# Teal Decoys....are they worth it



## LostLouisianian (Oct 11, 2010)

Been playing with the idea of getting a dozen or so teal decoys. Do you use them and do you think they're worth adding to the spread?


----------



## Hoopermat (Dec 17, 2010)

Every day 
I use 2 to 3 dozen. 
Until the freeze.


----------



## Fowlmouth (Oct 4, 2008)

Yes they are good decoys to have in a spread, or all by themselves. More times than not I have teal buzz me throughout the day. I seem to always have teal decoys mixed in with wigeon, pintail, mallard and spoonies. I even have a dozen blue winged decoys I use.


----------



## Shadow Man (Feb 22, 2017)

I'm glad I'm not the only one out there with blue wing decs in my spread, I would love to shoot a mature drake, I've seen them over the years but never harvested a drake in breeding plumage, it will make it on the wall for sure when I do!


----------



## Fowlmouth (Oct 4, 2008)

Shadow Man said:


> I'm glad I'm not the only one out there with blue wing decs in my spread, I would love to shoot a mature drake, I've seen them over the years but never harvested a drake in breeding plumage, it will make it on the wall for sure when I do!


I have seen a few over the years. I know guys that have been lucky to shoot some nice looking drakes around the GSL. I'm still waiting to get a blue winged teal, scoter and old squaw from the GSL.


----------



## LostLouisianian (Oct 11, 2010)

Shadow Man said:


> I'm glad I'm not the only one out there with blue wing decs in my spread, I would love to shoot a mature drake, I've seen them over the years but never harvested a drake in breeding plumage, it will make it on the wall for sure when I do!


First duck I ever killed was a blue wing drake at the ripe old age of 7 years old. It lit just between a few decoys and dad pointed him out to me. Handed me the old single shot 12 gauge and pulled back the hammer on it for me. I put the bead where he told me and pulled the trigger. Gun knocked me flat on my rear and I stood up crying. Dad patted me on the back and said I had killed the duck. I wiped my eyes and sure enough there he was floating dead. Two years later grandpa got me a model 1100 in 16 gauge which I still have over 50 years later. Ton's of blue & green wings in LA but no cinny's.


----------



## sketch21 (Jul 11, 2013)

YES on teal decoys!

I still run a few repainted Flambeaus from the 90's. At this point they are 20 years old and very tired. I have some newer models too, but Teal are a go to for a lot of hunts.

#### [DATA SECTION]
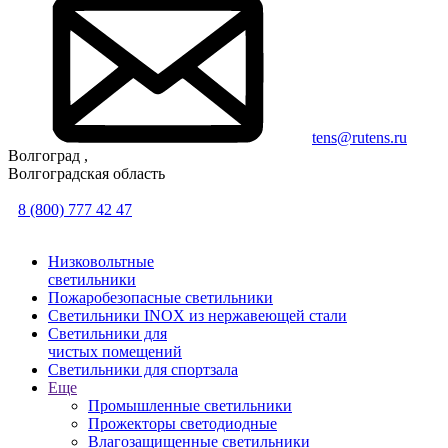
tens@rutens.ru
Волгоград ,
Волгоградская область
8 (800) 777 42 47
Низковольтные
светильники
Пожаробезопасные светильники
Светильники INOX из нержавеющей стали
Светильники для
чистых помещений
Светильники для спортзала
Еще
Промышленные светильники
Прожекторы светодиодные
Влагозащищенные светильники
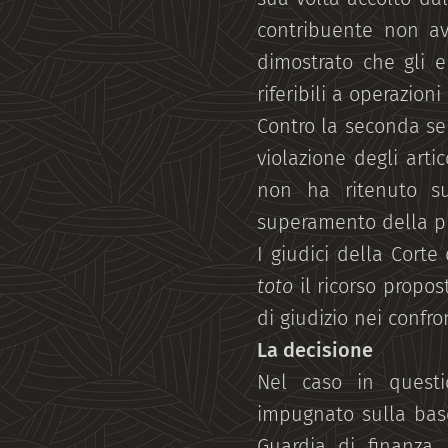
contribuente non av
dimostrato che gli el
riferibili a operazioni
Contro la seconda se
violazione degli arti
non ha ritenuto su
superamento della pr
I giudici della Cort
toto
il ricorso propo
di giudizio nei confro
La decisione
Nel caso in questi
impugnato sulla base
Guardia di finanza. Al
* * *
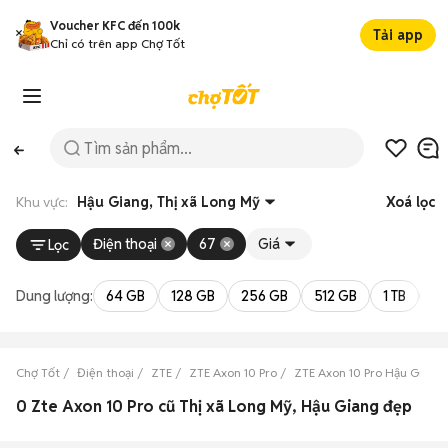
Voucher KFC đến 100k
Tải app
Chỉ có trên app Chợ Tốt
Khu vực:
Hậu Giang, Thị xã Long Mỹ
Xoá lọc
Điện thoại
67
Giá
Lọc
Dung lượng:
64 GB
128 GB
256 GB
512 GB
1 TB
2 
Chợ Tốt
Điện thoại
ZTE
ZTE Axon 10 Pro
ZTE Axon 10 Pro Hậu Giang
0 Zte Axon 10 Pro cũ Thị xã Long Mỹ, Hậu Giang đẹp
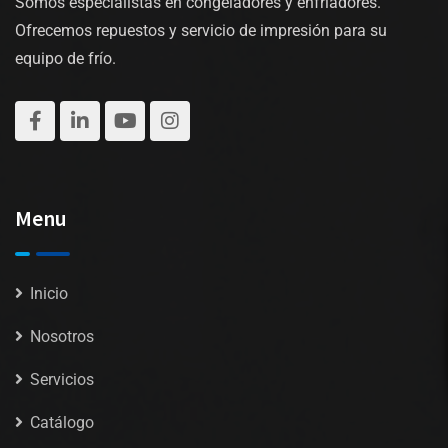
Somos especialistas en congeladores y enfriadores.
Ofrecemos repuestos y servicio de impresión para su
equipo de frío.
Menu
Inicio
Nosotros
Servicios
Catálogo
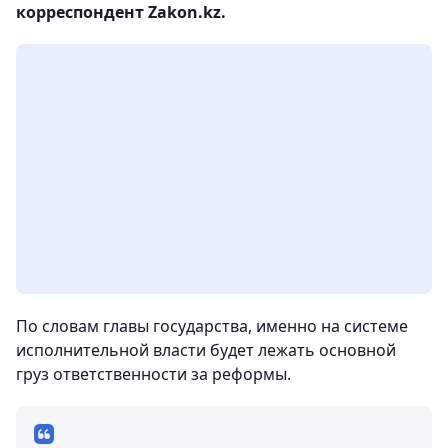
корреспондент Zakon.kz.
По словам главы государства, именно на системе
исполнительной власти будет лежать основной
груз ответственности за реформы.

#### [TASK SET]
1) In the teal decoy thread, why does Shadow Man say he is glad when he replies to Fowlmouth's post? Answer in one to three sentences.
2) According to the teal decoy thread, what gauge is the model 1100 that LostLouisianian's grandpa gave him?

#### [TASK SOLUTIONS]
1) Shadow Man is glad because Fowlmouth's post shows he is not the only one who puts blue-winged teal decoys in his spread.

2) It is a 16 gauge.